The computer scientist leaned back in her chair, smiled, and then said confidently, “Ah, but who do you think created the chaos?” [1]

My wife left me this joke in my lunchbox one day recently.  It drives me to, in equal parts, laugh and cringe.  Writing software is the art of describing, to the most pedantic of machines, exactly what we want done, so we programmers are sure to make errors, but errors are, in fact manageable, if we just know how to look for them before they become problematic.

Tests can help us to validate the code we’ve written.  By writing good tests, automated tests, and by using them appropriately, we can quantify how good our code is and stop testing when the code is good enough.  In this blog, we’ll cover all topics software testing.

Tests come in many different shapes and sizes.  While there are many test strategies, let’s begin by focusing on two with dramatically different aims: unit tests and acceptance tests.

chart showing low-level, white box testing.

Unit testing is low-level white box testing.

Unit tests have been popularized by the excellent library JUnit and variants in several other languages.  Unit tests focus on a single, isolatable portion of code and attempt to verify its functionality.  Unit tests are typically “white box tests” – that is, tests written with knowledge of the inner-workings of the software.  Failures at the unit test level have the power to expose the exact cause of failure.  Unit tests can be cumbersome to maintain because they are so closely related to the code under test, but they can also provide excellent validation of refactoring success.  Unit testing, powerful though it is, is just the beginning of the arsenal of tools to uncover software faults.  Each unit test only adds a little bit to code coverage because they focus on specific small functions.

Acceptance testing is black-box testing and at a high-level.

On the opposite corner of the testing spectrum is acceptance testing.  Acceptance tests are written by the customer to verify that everything works as intended to accept delivery of code.
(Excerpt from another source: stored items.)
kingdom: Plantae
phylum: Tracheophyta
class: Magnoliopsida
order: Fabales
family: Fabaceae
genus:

Acceptance tests are black-box tests – written without knowledge of the underlying code.  Acceptance tests are written at a high level, so they offer substantial code coverage per test, but they are not very useful for isolating a problem.  If a customer gives you a failing acceptance test, odds are good that you will want to write a lower level test to help identify the root cause of the failure.

Software developers should never rely on the customer to find their bugs.  Acceptance tests can be thorough, but in practice they are often cursory and not necessarily repeatable.

System testing is the in-house analogue of acceptance testing. The software producer writes system tests to validate that the software is performing adequately for release. For a web application, they might use Selenium to manipulate a web browser in a repeatable fashion.  System tests evaluate the typical flow of the program as well as exceptional flows.  System tests are typically black box tests

A good test suite does not focus on only one kind of testing.  While it would be ideal to have a test suite that has exactly one failure per defect in the code, that goal is, for many purposes, unrealistic.  It is more important to have a suite of tests to detect all the failures than it is to have a suite of tests to precisely count each failure.  The good test suite will use a variety of types of tests at different levels to expose possible problems and to exercise the entire system.